[…] II. 1. Die zulässige sofortige Beschwerde des Betroffenen A. J. hat auch in der Sache Erfolg. Die Verwerfung des Einspruchs gegen den Bußgeldbescheid als unzulässig erfolgte zu Unrecht, da der Einspruch form – bzw. fristgerecht eingelegt wurde gem. § 67 OWiG.

Der Bußgeldbescheid vom 24.1.2022 wurde dem Betroffenen am 28.1.2022 zugestellt. Ablauf der Frist zur Einlegung des Einspruchs war der 11.2.2022. An diesem Tag legte der Betroffene telefonisch bei der Bußgeldstelle Einspruch ein. Dieser Einspruch erfolgte in der gem. § 67 OWiG vorgeschriebenen Form. Hiernach hat der Einspruch schriftlich oder zur Niederschrift bei der Verwaltungsbehörde zu erfolgen. In Abweichung zu den für das Strafverfahren gelten Grundsätzen für die Einlegung von Rechtsbehelfen wird im Ordnungswidrigkeitsverfahren die Zulässigkeit auch einer telefonischen Einlegung grundsätzlich anerkannt (vgl. BGH, Beschl. v. 20.12.1979 – 1 StR 164/79, NJW 1980, 1290; OLG Karlsruhe VRS 54, 446; OLG Düsseldorf VRS 54, 361; BeckOK OWiG/Gertler, OWiG, § 67, Rn 71; Krenberger/Krumm, 7. Aufl. 2022, OWiG, § 67, Rn 35). Voraussetzung ist jedoch, dass das Schriftstück, in dem die Erklärung des Betroffenen niedergeschrieben wird, die Verwaltungsbehörde, den Tag der Einlegungserklärung, die Person des Erklärenden und den Inhalt seiner Erklärung angibt und dieses vom beurkundenden Beamten oder Angestellten unterschrieben wird. Ebenso muss sich die Beurkundung auf die Tatsache erstrecken, dass der Rechtsbehelf fernmündlich eingelegt wurde (BGH, Beschl. v. 20.12.1979 – 1 StR 164/79, NJW 1980, 1290, 1291; OLG Karlsruhe VRS 54, 446).

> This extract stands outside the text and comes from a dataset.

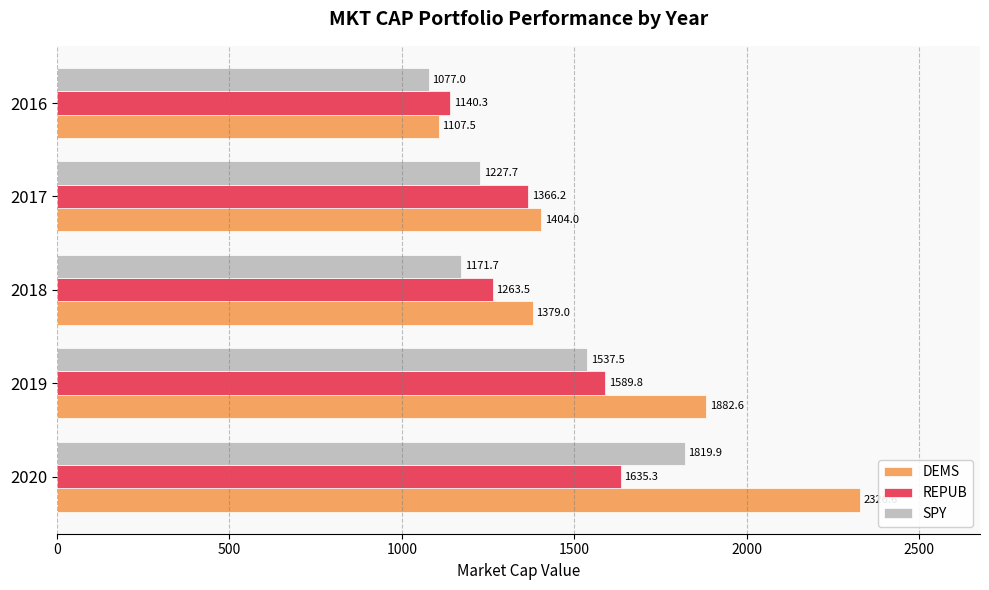

Which series has the largest total across all categories?

DEMS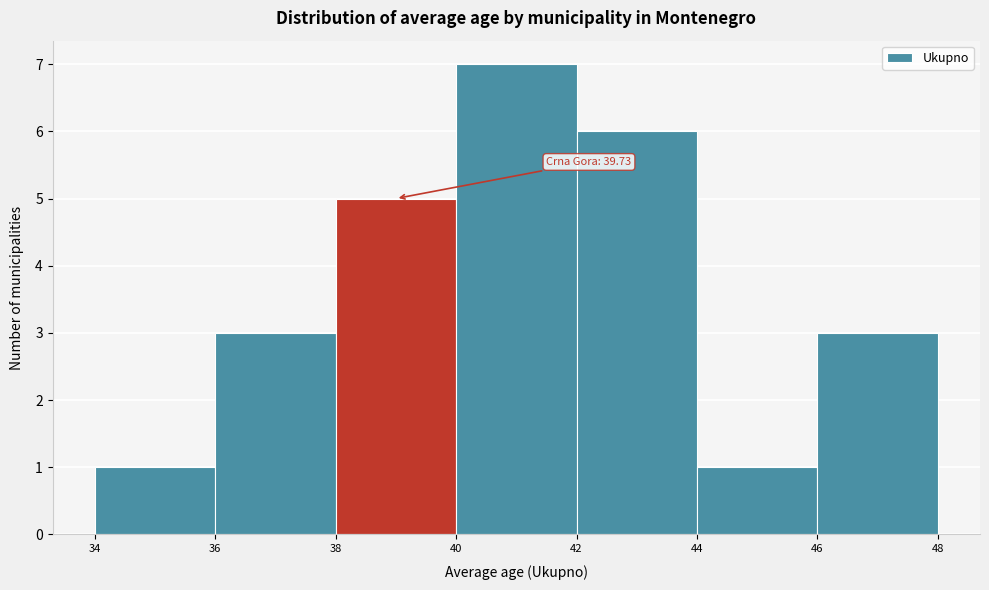

Which range on the x-axis has the tallest bar?

40 to 42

Der Vermerk vom 11.2.2022 erfüllt vorliegend diese Anforderungen, wobei es unschädlich ist, dass die Niederschrift nicht von der beurkundenden Person handschriftlich unterschrieben ist, sondern dort lediglich maschinenschriftlich der Name der Sachbearbeiterin aufgeführt ist. Da die ZBS ihre Akten elektronisch führt, ist eine handschriftliche Unterschrift der beurkundenden Person schon grundsätzlich nicht möglich. Zwar ließe sich erwägen, Dokumente, die schriftlich abzufassen und zu unterschreiben sind, als elektronisches Dokument mit einer qualifizierten elektronischen Signatur der verantwortenden Person zu versehen. Dies würde indessen die Anforderungen an die Formvoraussetzungen eines wirksamen Einspruchs im Bußgeldverfahren überspannen. Es muss hiernach letztlich Gewissheit bestehen, von wem die Niederschrift aufgenommen wurde und dass es sich nicht lediglich um einen Entwurf handelt (vgl. OLG Düsseldorf VRS 54, 361; BeckOK OWiG/Gertler, 35. Ed. 1.7.2022, § 67 Rn 72; KK-OWiG/Ellbogen, 5. Aufl., § 67 Rn 70). Dem wird die hier vorliegende Niederschrift gerecht. Es bestehen keine Zweifel, dass das Schriftstück von der zuständigen Sachbearbeiterin der ZBS stammt. Es trägt in der Unterschriftszeile denselben Namen wie die übrigen Schriftstücke in der Bußgeldakte und ist unter dem entsprechenden Aktenzeichen abgefasst. Da auch die o.g. inhaltlichen Formanforderungen gewahrt sind, ist auch unzweifelhaft, dass es sich nicht um einen bloßen Entwurf handelt. Dies wird ferner daran ersichtlich, dass die zuständige Sachbearbeiterin im späteren Verlauf dem Verteidiger des Betroffenen im Rahmen der Akteneinsicht als Anlage die entsprechenden Schriftstücke zukommen lässt, wozu auch der Telefonvermerk vom 11.2.2022 gehört.

2. Die Kostenentscheidung ergibt sich aus § 467 Abs. 1 StPO analog.